En plus des 340 employés, le volailler génère un millier d'emplois induits.
Les larmes et la colère des salariés
«On nous a annoncé le dépôt de bilan. Où aller chercher du boulot maintenant puisqu'il n'y en a plus ici?», lâche, en larmes, Didier Coant, 55 ans, au sortir de la réunion. Depuis 20 ans chez Tilly, dernièrement au «quai d'accrochage», cet ouvrier dont la mère a fait toute sa carrière chez Tilly est effondré.
«Si nous on ferme, tous les commerces environnants vont en pâtir. J'aurais aimé finir ma carrière dignement. C'est pas facile à 55 ans».
«J'aurais aimé finir en beauté et pas comme ça, dit aussi Jean-Yves, un éleveur travaillant exclusivement pour Tilly et qui craint lui aussi le dépôt de bilan. «Notre travail, c'est toute notre vie. On n'a pas de perspectives, mais vous savez, quand on pousse les gens à bout, vous voyez ce que ça donne», lance Corinne Nicole, la déléguée CGT du groupe, évoquant sans le dire la violente manifestation des producteurs de légumes dans la ville voisine de Morlaix vendredi soir.

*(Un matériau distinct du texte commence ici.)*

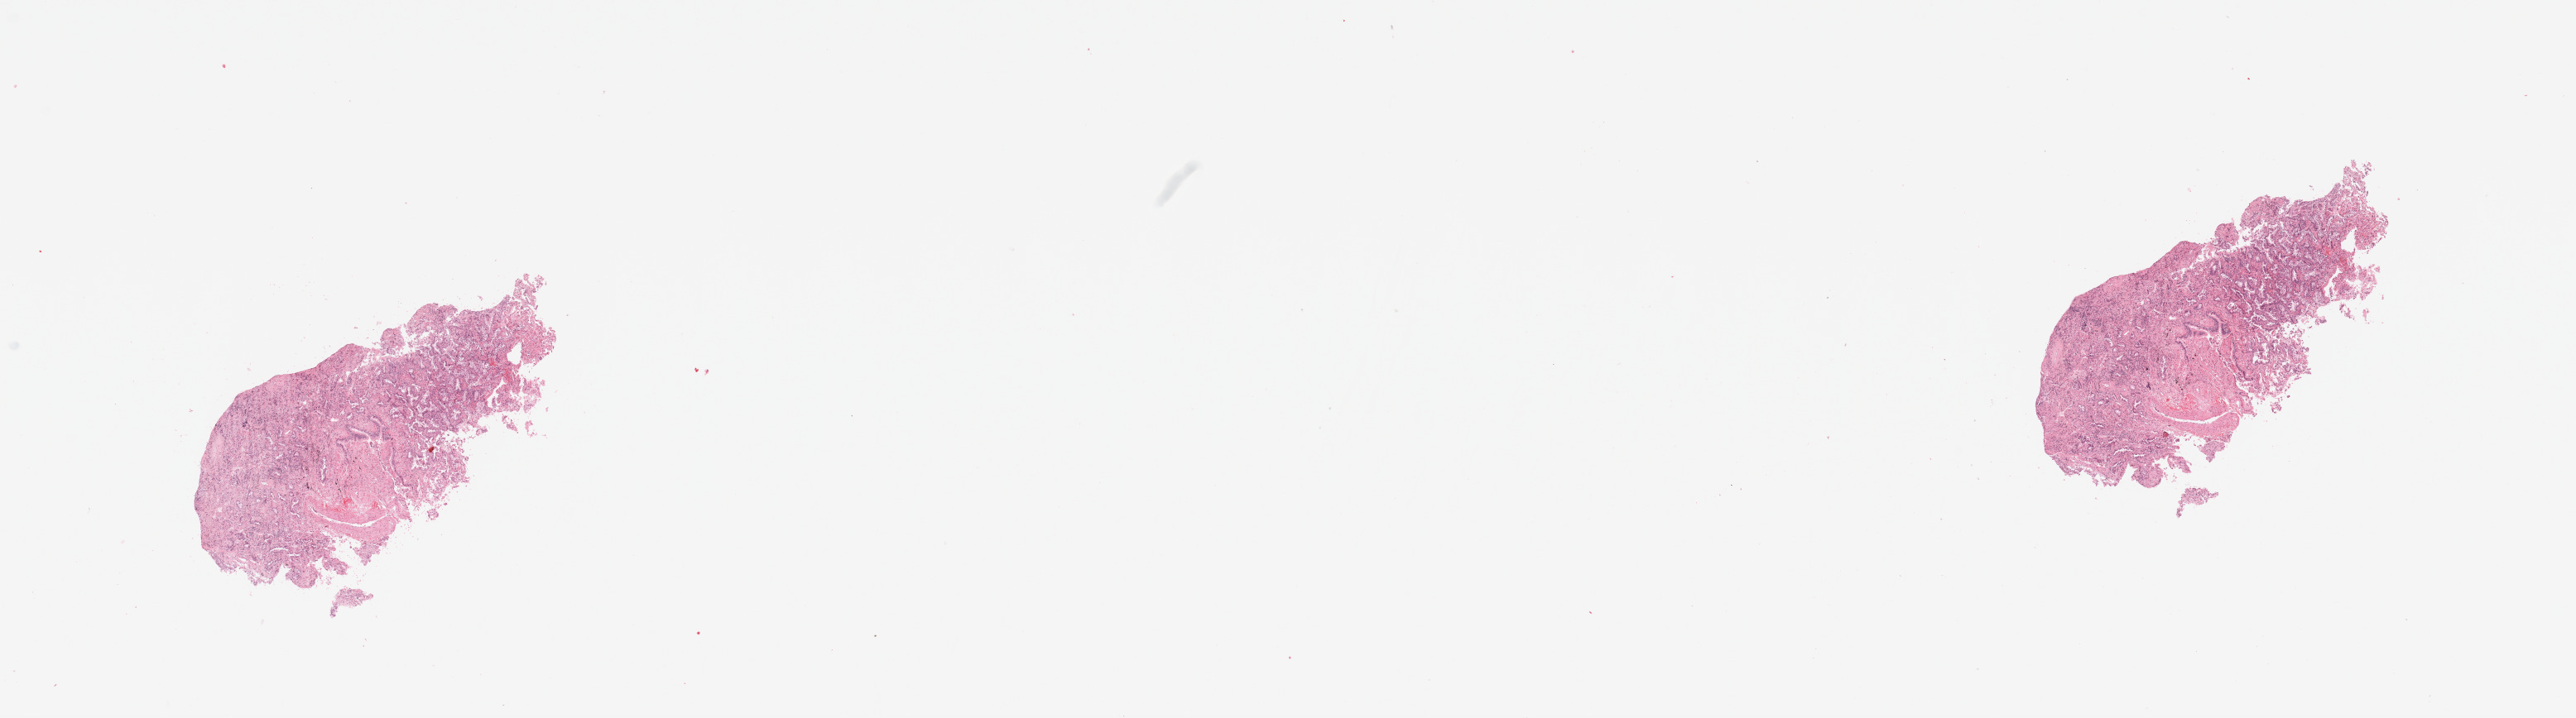
Whole-slide histology image, H&E — a low-resolution overview of the entire scanned area, about 24.6 x 6.9 mm (slide scanned at 20x), lung, tumour tissue. Patient: female, age 78 years. Histologic grade: G2 (moderately differentiated).
- histologic diagnosis: Adenocarcinoma, NOS
- AJCC pathologic stage: IIB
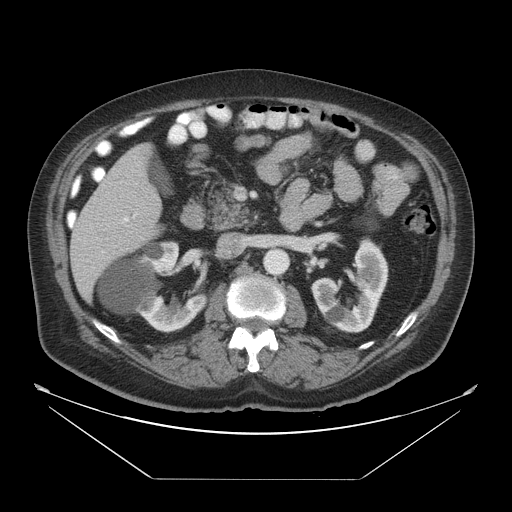
Contrast-enhanced abdominal CT, one axial slice. Slice 21 of 45 in the series (ordered by position). Reconstruction kernel STANDARD. 120 kVp. Intravenous contrast given. Soft-tissue window (W 400 / L 40 HU). 5 mm slice thickness. 512 × 512 image matrix. Case-level facts recorded for this patient, not image findings: patient: male, age 70 years at operation; diagnosis: colorectal cancer liver metastases, imaged before liver resection; multiple liver metastases: no; largest metastasis: 4.5 cm; disease in both lobes: yes.
Outlined on this slice (outlined manually by an expert reader):
- liver: bounding box [x1, y1, x2, y2] px = [70, 144, 165, 302]
- portal vein (with intrahepatic branches): [122, 181, 137, 221]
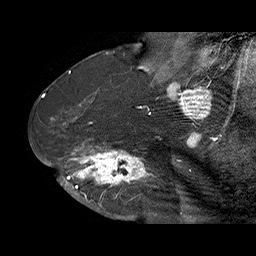
Breast MRI (dynamic contrast-enhanced), one sagittal slice. Position 41 of 70 along the scan axis. Dynamic contrast-enhanced series, time point 2 of 6 at this slice position (early post-contrast). 1.5 T. TE 4.5 ms, TR 32.4 ms. 3 mm slice thickness. 256 × 256 image matrix. Female patient. Case-level facts recorded for this patient, not image findings: setting: breast cancer imaged before/during neoadjuvant chemotherapy; receptor status: HR-positive, HER2-negative.
Structures marked on this image (semi-automatically segmented with operator editing):
- analysis volume of interest (the breast-tissue region the enhancement analysis was run in; not a lesion): bounding box [x1, y1, x2, y2] px = [71, 128, 159, 202]
- tumour enhancement mask (voxels above the 100 % enhancement threshold inside the analysis volume of interest): [71, 139, 155, 202]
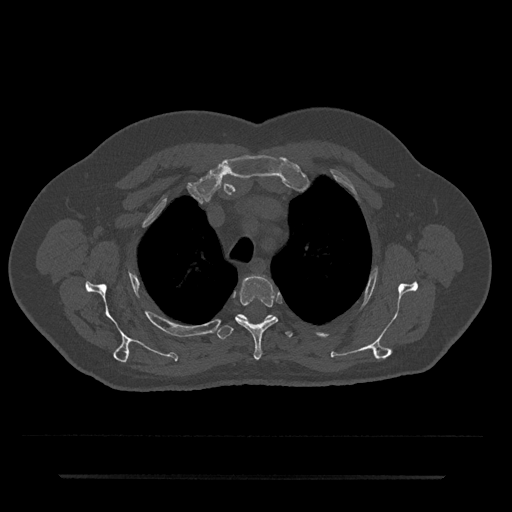
CT including the spine, one axial slice. Position 559 of 797 along the scan axis. Reconstruction kernel Br40s/3. 120 kVp. Bone window (W 1800 / L 400 HU). 0.5 mm slice thickness. 512 × 512 image matrix. Male patient, age 69 years. Case-level facts recorded for this patient, not image findings: primary cancer: prostate.
Outlined on this slice (semi-automatically segmented with operator editing):
- T3 vertebra: bounding box <235,276,278,360> (left, top, right, bottom; pixels)
- T4 vertebra: <217,314,293,340>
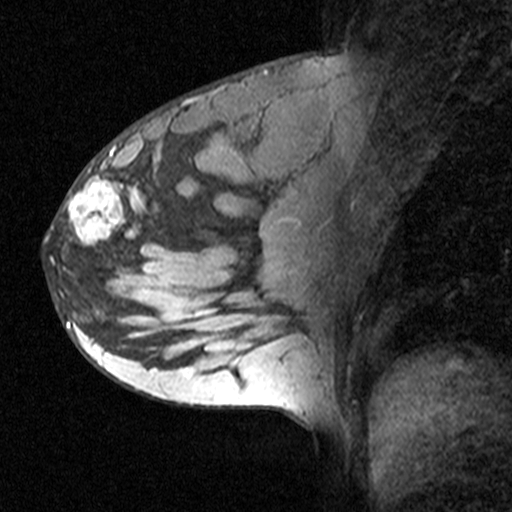
Breast MRI (dynamic contrast-enhanced), one sagittal slice; position 22 of 44 along the scan axis; dynamic contrast-enhanced study with each time point stored as its own series, time point 2 of 3 at this slice position (early post-contrast, ordered by acquisition time); 1.5 T; TE 4.5 ms, TR 11 ms; 3 mm slice thickness; 512 × 512 image matrix, field of view 200 × 200 mm. Female patient, age 27 years. From the clinical record (not read from this slice): setting: breast cancer imaged before/during neoadjuvant chemotherapy; receptor status: HR-positive, HER2-negative.
Annotated regions visible in this slice (semi-automatically segmented with operator editing):
- analysis volume of interest (the breast-tissue region the enhancement analysis was run in; not a lesion): bounding box <44,162,163,271> (left, top, right, bottom; pixels)
- tumour enhancement mask (voxels above the 90 % enhancement threshold inside the analysis volume of interest): <67,162,143,254>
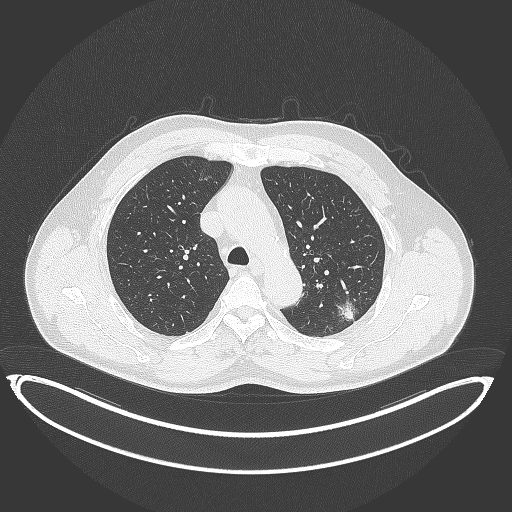
Chest CT, one axial slice. Reconstruction kernel B70f. Lung window (W 1500 / L -600 HU). 1 mm slice thickness. 512 × 512 image matrix, field of view 469 × 469 mm. Patient: male, 58 years. Case-level facts recorded for this patient, not image findings: clinical TNM (as recorded): T1c N0 M0; histopathological grade: G1-2.
Structures marked on this image (rectangle marked by the reading radiologist):
- lung tumour (recorded histology: adenocarcinoma): bounding box <334,296,362,330> (left, top, right, bottom; pixels)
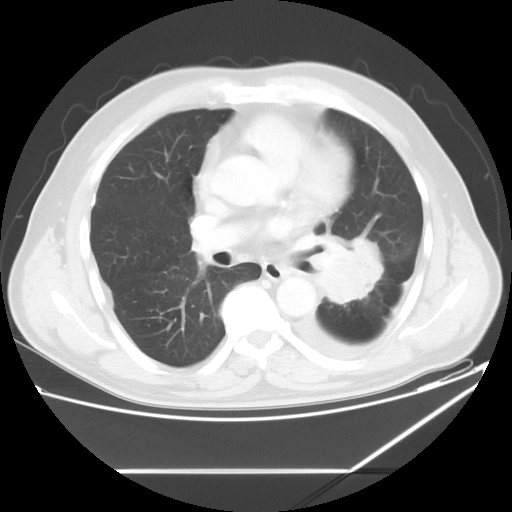
Chest CT, one axial slice. Reconstruction kernel STANDARD. 120 kVp. Lung window (W 1500 / L -600 HU). 5 mm slice thickness. 512 × 512 image matrix, field of view 395 × 395 mm. Male patient, age 62 years. From the clinical record (not read from this slice): clinical TNM (as recorded): T3 N0 M1.
Annotated regions visible in this slice (bounding box drawn by a radiologist):
- lung tumour (recorded histology: adenocarcinoma): bounding box [x1, y1, x2, y2] px = [319, 238, 382, 306]
- lung tumour (recorded histology: adenocarcinoma): [320, 233, 385, 306]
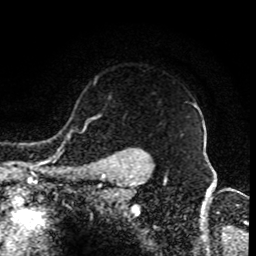
Breast MRI (dynamic contrast-enhanced), one axial slice. Position 71 of 80 along the scan axis. Cropped to one breast. Dynamic contrast-enhanced series, time point 2 of 8 at this slice position (early post-contrast). 1.5 T. TE 4.2 ms, TR 7 ms. 256 × 256 image matrix, field of view 170 × 170 mm. Female patient.
Annotated regions visible in this slice (semi-automatically segmented with operator editing):
- enhancing-tissue mask used for the functional tumour volume (all voxels passing the contrast-enhancement thresholds inside the analysis volume; usually the tumour): bounding box <91,103,197,175> (left, top, right, bottom; pixels)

Si ça ferme, «qu'est ce qui nous restera ? On n'a que ça. Que voulez-vous qu'on fasse? Forcément qu'on va se battre, on va aller jusqu'au bout, on n'a plus rien à perdre. A force on va tous sortir les crocs», assure Jean-Paul Mazé, éleveur finistérien pour Tilly.
Les difficultés de Tilly-Sabco, dont 80% de la production était destinée au Moyen-Orient, principalement à la péninsule arabique, remontent à la suppression en 2013 des aides européennes à l'exportation pour les poulets congelés (les restitutions), qui soutenaient la filière à hauteur de 55 millions d'euros par an. Les deux groupes français Doux - lui-même touché ces deux dernières années par de graves difficultés - et Tilly-Sabco, étaient les derniers en Europe à toucher ces subventions, qui leur permettaient de supporter le différentiel de compétitivité avec le Brésil, leur principal concurrent.
Malgré les 15 millions d'euros dégagés par la France fin 2013 pour aider la filière, les difficultés de Tilly ont pris un tour critique cet été quand Nutréa (filiale de la coopérative bretonne Triskalia), principal fournisseur de poussins pour les éleveurs qui envoient leurs poulets à l'abattoir Tilly-Sabco, a cessé de les livrer faute d'assurances de paiement, compte tenu des difficultés de la filière.
Finalement, Tilly-Sabco a pu maintenir une activité réduite en septembre grâce à l'apport de 450 000 poulets par semaine à l'abattoir, soit deux jours de travail hebdomadaires, selon le syndicat CGT.